In the early hours of yesterday morning, as the political map of Scotland was being re-drawn around her, a contrite First Minister Nicola Sturgeon said it was important that her party reflected on the results of the general election.
Although by any normal standard the SNP “won” the election in Scotland – it has the largest number of seats in Scotland, and 37 per cent of the vote the definition of victory this time was different.
Speaking from the Glasgow count, she remained calm and polished even though she had just watched senior colleagues such as Angus Robertson and Alex Salmond lose their seats to the Conservatives.
Then at noon, some eight hours later, she called political journalists together for a statement at Bute House. The First Minister admitted that the possibility of another independence referendum was a factor in this election.
Ms Sturgeon said she would say more when she has properly reflected on this, adding it was “important to take a pause”.
But pausing it not what is required here.
The electorate has trusted the SNP in spectacular style up until now. The high water mark was winning 56 out of 59 seats at the last UK general election in 2015.
At that time, voters said clearly that Nicola Sturgeon was a leader they could trust, a Scottish politician who could act in the country’s best interests and take on UK politicians at their own game – and beat them.
But having misjudged the public mood, the First Minister must now send a clear message that says: “I am listening.” Not “I am thinking about listening.”
Having pushed the issue of a second referendum so far – and having seen the response – she must take the referendum off the table for the immediate future.
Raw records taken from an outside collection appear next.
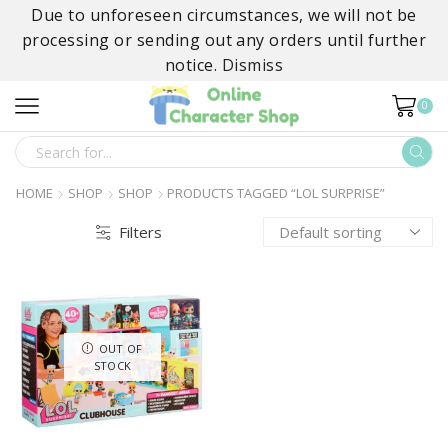
Due to unforeseen circumstances, we will not be
processing or sending out any orders until further
notice.
Dismiss
0
SEARCH
INPUT
HOME
SHOP
SHOP
PRODUCTS TAGGED “LOL SURPRISE”
Filters
OUT OF
STOCK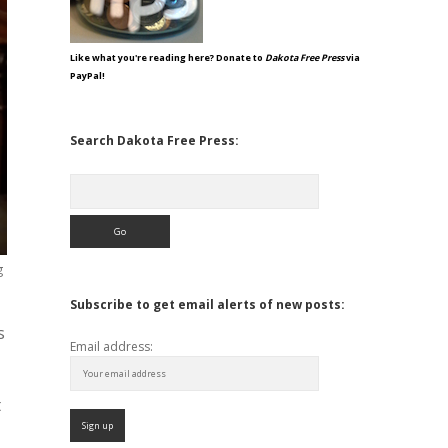
Like what you're reading here? Donate to
Dakota Free Press
via
PayPal!
Search Dakota Free Press:
Search
g
Subscribe to get email alerts of new posts:
s
Email address:
t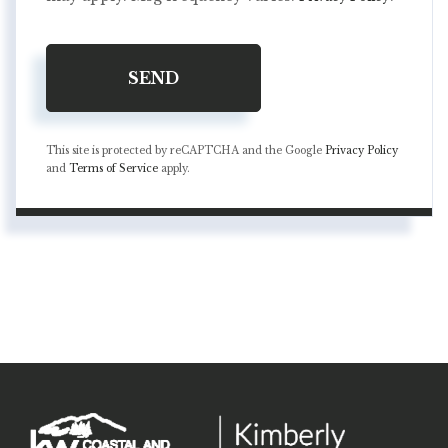
SEND
This site is protected by reCAPTCHA and the Google
Privacy Policy
and
Terms of Service
apply.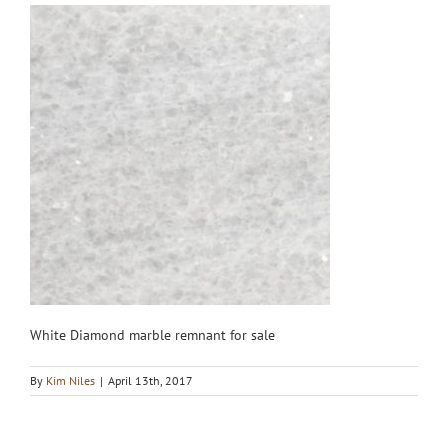
White Diamond marble remnant for sale
By
Kim Niles
|
April 13th, 2017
Yes, other issues were at play in this election, including Brexit. But it would be a mistake to overplay that. Voters have said clearly: this is not the time.
This does not mean that the SNP cannot raise independence in a few years. But right now there is so much uncertainty. The economy is still not in robust health, and Brexit is a huge dollop of uncertainty to throw into that mix.
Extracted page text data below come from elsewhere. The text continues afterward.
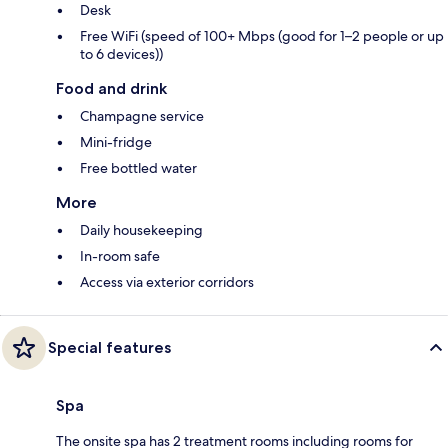
Desk
Free WiFi (speed of 100+ Mbps (good for 1–2 people or up
to 6 devices))
Food and drink
Champagne service
Mini-fridge
Free bottled water
More
Daily housekeeping
In-room safe
Access via exterior corridors
Special features
Spa
The onsite spa has 2 treatment rooms including rooms for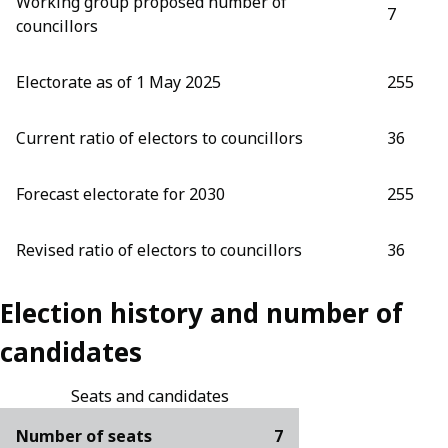
Working group proposed number of
7
councillors
Electorate as of 1 May 2025
255
Current ratio of electors to councillors
36
Forecast electorate for 2030
255
Revised ratio of electors to councillors
36
Election history and number of
candidates
Seats and candidates
Number of seats
7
What we don’t need is another layer of indyref2 on top. It’s too much right now. And voters won’t change their minds quickly on this.
The First Minister must make her future plans clear – and quickly.
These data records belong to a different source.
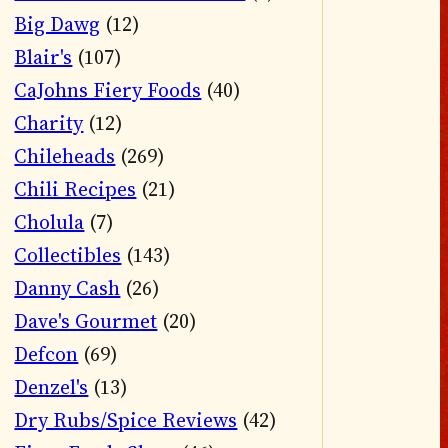
Big Dawg
(12)
Blair's
(107)
CaJohns Fiery Foods
(40)
Charity
(12)
Chileheads
(269)
Chili Recipes
(21)
Cholula
(7)
Collectibles
(143)
Danny Cash
(26)
Dave's Gourmet
(20)
Defcon
(69)
Denzel's
(13)
Dry Rubs/Spice Reviews
(42)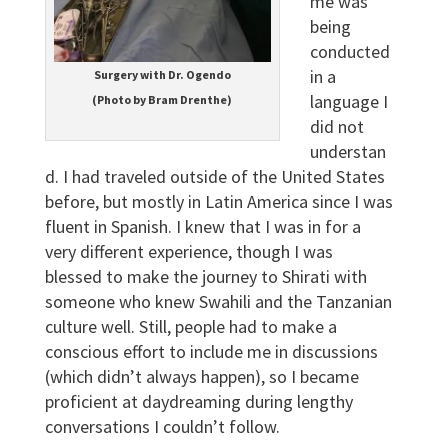
me was
being
conducted
in a
Surgery with Dr. Ogendo
language I
(Photo by Bram Drenthe)
did not
understan
d. I had traveled outside of the United States
before, but mostly in Latin America since I was
fluent in Spanish. I knew that I was in for a
very different experience, though I was
blessed to make the journey to Shirati with
someone who knew Swahili and the Tanzanian
culture well. Still, people had to make a
conscious effort to include me in discussions
(which didn’t always happen), so I became
proficient at daydreaming during lengthy
conversations I couldn’t follow.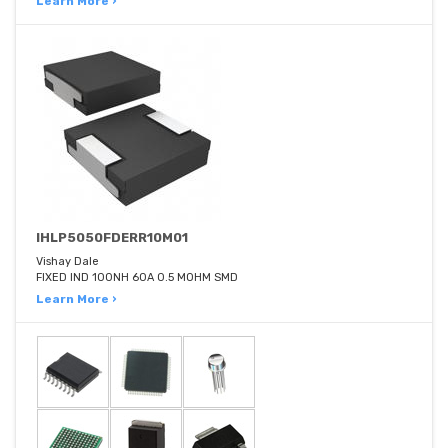
Learn More ›
IHLP5050FDERR10M01
Vishay Dale
FIXED IND 100NH 60A 0.5 MOHM SMD
Learn More ›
She should redouble her efforts to tackle the issues that voters are most concerned about: health, education, the economy, local government funding.
And, as she said herself, throw her considerable influence and power into securing the best possible Brexit deal. But it’s hard to do that, when you are also arguing to take Scotland out of the UK.
Scottish Tory leader Ruth Davidson said Indyref2 is dead and Scottish Labour leader Kezia Dugdale said the election result was the “final nail in coffin”. This isn’t true.
In the long term, perhaps, a positive case can be made for independence. But right now, even the SNP don’t seem to be able to articulate what this is. While opposition parties banged the drum during the election campaign on an anti-independence stance, the SNP made few strong arguments for indyref2. And by the end of the campaign, the party looked as though they wanted to raise anything but the “i” word.
An independence fight can only be won once the arguments begin to appeal beyond the core group of voters who will always say Yes. And that is a long way off at present.
Take indyref2 off the table now. Roll up your sleeves and make the most of Scotland’s existing powers. Then the voters can begin to trust again. Amid the maelstrom of uncertainty elsewhere, Scotland needs this more than ever.